= WORK INSTRUCTION 1 =
Reproduce the seminar announcement from "Department Seminar Series" to "of Protein-Modifying Enzymes.".
= WORK INSTRUCTION 2 =
Carry on the seminar announcement's abstract from its final sentence.

= EXTRACT TO READ =
Department Seminar Series - Dr. Carl Andre Denard
Topic: Substrate Specificity of Protein-Modifying Enzymes
Location
Online
Date & Time
March 1, 2021, 12:00 pm – 1:00 pm
Description
TITLE:
Deciphering and Engineering the Substrate Specificity of Protein-Modifying Enzymes.
ABSTRACT:
Protein-modifying enzymes (PMEs) are ubiquitous in biology, playing significant roles in initiating, regulating, and terminating cellular processes. The diversity and breadth of their substrate preference have been harnessed for a variety of applications, including protease therapeutics, protein purification, mass spectrometry-based proteomics, targeted therapeutics, and site-specific bioconjugations. Furthermore, with advances in protein engineering and synthetic biology, they are now being utilized for studying protein-protein interactions, imaging newly synthesized proteins, and performing logic operations inside cells. To successfully repurpose PMEs towards these applications, it is often necessary to engineer their catalytic properties and to profile their substrate specificities. In searching for desired activities in a large pool of variants, a high-throughput screening or selection system should ideally exhibit a broad operational range (dose-response or sensitivity over a large variation in input), and a high dynamic range (signal-to-noise ratio).

= PROVIDED RECORDS =

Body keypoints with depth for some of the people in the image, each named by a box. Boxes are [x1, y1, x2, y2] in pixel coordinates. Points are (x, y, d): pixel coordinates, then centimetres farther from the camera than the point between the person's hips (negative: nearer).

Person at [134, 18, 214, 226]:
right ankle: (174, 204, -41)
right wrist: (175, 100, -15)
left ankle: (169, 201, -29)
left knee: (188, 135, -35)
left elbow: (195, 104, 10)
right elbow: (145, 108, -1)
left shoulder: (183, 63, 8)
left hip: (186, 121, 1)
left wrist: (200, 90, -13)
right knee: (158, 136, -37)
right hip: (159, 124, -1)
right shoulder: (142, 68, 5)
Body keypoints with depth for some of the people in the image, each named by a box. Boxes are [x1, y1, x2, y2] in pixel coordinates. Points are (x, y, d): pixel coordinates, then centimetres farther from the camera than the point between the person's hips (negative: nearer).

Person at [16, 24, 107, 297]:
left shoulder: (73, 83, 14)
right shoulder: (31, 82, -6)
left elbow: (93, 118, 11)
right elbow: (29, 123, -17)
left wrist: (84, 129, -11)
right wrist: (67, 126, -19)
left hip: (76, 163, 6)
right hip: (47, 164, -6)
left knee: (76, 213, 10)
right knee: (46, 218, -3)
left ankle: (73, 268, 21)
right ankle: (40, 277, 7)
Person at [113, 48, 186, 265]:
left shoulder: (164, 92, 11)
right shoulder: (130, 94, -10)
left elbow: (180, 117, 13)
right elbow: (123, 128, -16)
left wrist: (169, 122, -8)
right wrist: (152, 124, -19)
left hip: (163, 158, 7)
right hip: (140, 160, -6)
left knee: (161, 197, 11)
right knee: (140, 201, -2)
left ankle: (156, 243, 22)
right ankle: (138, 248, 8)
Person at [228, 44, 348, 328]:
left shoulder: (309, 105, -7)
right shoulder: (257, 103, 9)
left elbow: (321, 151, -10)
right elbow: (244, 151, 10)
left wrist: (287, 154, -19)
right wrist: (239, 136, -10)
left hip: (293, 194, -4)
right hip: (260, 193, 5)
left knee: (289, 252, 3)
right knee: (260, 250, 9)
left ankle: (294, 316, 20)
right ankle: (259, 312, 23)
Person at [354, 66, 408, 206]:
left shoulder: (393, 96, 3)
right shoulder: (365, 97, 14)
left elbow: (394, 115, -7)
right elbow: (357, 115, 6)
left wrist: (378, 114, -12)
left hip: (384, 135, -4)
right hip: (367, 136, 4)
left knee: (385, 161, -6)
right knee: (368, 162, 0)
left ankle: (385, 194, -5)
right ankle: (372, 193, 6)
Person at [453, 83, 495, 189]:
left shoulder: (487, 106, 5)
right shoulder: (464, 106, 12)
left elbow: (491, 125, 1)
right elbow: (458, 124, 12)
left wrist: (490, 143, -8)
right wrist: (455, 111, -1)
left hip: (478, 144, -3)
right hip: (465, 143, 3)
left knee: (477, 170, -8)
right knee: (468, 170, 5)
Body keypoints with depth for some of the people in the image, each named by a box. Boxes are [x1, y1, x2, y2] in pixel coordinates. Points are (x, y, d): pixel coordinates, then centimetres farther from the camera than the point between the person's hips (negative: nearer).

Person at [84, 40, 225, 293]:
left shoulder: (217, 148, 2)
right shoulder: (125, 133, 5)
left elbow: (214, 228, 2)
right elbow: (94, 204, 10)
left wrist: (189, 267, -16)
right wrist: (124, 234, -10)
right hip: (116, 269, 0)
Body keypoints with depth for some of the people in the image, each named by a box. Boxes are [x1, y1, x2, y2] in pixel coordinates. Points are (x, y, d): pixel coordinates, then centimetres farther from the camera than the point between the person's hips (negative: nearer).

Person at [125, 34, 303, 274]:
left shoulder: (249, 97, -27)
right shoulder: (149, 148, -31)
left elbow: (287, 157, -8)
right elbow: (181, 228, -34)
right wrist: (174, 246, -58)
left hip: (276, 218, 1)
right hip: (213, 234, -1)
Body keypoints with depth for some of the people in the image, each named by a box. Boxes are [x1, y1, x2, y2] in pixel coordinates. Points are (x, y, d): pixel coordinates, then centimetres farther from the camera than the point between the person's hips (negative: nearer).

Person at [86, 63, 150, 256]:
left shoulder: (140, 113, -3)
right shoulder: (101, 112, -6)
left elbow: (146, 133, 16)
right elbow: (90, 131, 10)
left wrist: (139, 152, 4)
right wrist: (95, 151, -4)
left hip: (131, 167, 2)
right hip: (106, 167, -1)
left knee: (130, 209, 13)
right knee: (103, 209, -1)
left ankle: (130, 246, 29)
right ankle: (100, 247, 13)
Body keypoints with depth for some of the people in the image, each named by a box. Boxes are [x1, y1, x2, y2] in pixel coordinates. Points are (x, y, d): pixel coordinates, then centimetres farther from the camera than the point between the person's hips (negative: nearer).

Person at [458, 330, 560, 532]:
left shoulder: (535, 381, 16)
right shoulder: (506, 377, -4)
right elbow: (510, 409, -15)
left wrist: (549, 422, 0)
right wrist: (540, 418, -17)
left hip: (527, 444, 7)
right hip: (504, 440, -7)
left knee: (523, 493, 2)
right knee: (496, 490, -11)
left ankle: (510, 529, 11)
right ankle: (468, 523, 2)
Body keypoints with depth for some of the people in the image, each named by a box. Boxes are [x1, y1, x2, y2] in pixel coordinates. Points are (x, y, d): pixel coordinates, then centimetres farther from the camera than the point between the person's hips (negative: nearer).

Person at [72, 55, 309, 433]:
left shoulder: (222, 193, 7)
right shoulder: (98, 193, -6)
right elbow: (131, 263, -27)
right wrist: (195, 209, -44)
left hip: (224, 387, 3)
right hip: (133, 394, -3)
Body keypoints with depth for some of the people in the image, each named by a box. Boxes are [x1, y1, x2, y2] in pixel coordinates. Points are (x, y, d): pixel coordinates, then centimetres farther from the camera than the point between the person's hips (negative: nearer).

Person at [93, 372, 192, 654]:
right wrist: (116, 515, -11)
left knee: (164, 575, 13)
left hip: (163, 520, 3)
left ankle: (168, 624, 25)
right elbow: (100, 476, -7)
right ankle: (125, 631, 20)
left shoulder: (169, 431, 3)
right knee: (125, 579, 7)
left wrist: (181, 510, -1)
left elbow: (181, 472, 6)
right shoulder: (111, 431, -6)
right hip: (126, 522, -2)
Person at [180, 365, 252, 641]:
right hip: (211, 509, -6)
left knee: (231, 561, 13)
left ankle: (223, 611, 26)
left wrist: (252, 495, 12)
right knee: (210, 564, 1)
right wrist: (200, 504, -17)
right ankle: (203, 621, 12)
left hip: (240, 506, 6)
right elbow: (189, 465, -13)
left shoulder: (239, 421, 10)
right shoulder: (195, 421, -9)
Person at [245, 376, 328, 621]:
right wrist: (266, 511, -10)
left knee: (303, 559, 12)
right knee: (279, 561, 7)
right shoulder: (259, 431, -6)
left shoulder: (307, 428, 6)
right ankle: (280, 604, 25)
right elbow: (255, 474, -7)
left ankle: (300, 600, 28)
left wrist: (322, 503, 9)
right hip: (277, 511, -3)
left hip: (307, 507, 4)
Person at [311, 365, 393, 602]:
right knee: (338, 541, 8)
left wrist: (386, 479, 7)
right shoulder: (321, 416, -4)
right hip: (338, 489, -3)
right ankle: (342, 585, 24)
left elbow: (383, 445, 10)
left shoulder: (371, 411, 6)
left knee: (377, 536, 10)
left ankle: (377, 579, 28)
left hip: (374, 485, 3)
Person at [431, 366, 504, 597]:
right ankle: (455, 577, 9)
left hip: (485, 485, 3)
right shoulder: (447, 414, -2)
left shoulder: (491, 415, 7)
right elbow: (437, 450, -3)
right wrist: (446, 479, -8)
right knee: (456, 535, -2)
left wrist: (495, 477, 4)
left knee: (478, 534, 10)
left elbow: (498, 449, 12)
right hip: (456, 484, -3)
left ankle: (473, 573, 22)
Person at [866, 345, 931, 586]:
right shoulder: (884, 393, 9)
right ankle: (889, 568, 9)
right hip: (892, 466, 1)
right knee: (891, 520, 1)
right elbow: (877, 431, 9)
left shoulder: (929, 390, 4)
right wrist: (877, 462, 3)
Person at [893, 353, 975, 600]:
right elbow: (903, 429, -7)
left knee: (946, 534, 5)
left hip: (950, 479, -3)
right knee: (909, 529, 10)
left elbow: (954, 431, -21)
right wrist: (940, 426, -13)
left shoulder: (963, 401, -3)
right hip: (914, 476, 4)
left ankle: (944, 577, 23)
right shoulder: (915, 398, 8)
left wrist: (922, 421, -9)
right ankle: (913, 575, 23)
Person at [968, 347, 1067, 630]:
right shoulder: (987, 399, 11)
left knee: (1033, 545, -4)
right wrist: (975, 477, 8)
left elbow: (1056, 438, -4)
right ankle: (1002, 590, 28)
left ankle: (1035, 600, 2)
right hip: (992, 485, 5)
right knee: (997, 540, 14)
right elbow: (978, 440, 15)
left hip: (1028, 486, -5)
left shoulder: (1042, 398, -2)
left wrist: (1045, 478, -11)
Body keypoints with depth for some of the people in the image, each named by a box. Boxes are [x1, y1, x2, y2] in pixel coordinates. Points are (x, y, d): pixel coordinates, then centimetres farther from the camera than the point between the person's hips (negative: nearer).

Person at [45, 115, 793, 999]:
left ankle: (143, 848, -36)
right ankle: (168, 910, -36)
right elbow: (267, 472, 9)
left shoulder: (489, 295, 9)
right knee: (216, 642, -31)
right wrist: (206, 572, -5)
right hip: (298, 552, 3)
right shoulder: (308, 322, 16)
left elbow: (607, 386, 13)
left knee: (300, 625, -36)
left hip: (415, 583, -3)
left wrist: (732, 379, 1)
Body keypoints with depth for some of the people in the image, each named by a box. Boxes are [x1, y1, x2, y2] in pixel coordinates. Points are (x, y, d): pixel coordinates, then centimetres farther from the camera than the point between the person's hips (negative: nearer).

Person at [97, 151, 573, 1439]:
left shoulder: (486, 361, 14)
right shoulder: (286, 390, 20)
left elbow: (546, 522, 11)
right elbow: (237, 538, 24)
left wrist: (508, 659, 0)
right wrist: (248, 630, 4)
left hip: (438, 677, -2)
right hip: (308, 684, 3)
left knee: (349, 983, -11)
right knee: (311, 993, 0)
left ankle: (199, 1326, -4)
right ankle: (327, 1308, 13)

= ANSWER BOX 1 =
Department Seminar Series - Dr. Carl Andre Denard
Topic: Substrate Specificity of Protein-Modifying Enzymes
Location
Online
Date & Time
March 1, 2021, 12:00 pm – 1:00 pm
Description
TITLE:
Deciphering and Engineering the Substrate Specificity of Protein-Modifying Enzymes.

= ANSWER BOX 2 =
Here we describe YESS 2.0, a highly modular and customizable yeast endoplasmic sequestration screening system suitable for engineering and profiling the specificity of protein-modifying enzymes. By incorporating features to modulate gene transcription, as well as substrate and enzyme spatial sequestration within a versatile and seamless assembly method, YESS 2.0 achieves broad operational and dynamic range. To showcase YESS 2.0, we evolve a TEV protease variant (eTEV) with an 8-fold higher catalytic efficiency to obtain the fastest TEV protease variant to date. Due to the unique features of our system, this phenotype is strictly attributable to an increase in turnover number (kcat). Second, we use YESS 2.0 coupled with NextGen Sequencing to profile the substrate specificity of insulin-degrading enzyme (IDE) and discover IDE substrates with highly increased activity compared to the prototypical insulin peptide. Lastly, we show for the first time that YESS 2.0 supports calcium-independent sortase-mediated ligations (SML) and confirm that residues directly C-terminal of the pentapeptide motif heavily influence the rate of SML. This state-of-the-art platform offers unmatched versatility in profiling and engineering the specificity of protein-modifying enzymes and should enable even more ambitious future undertakings.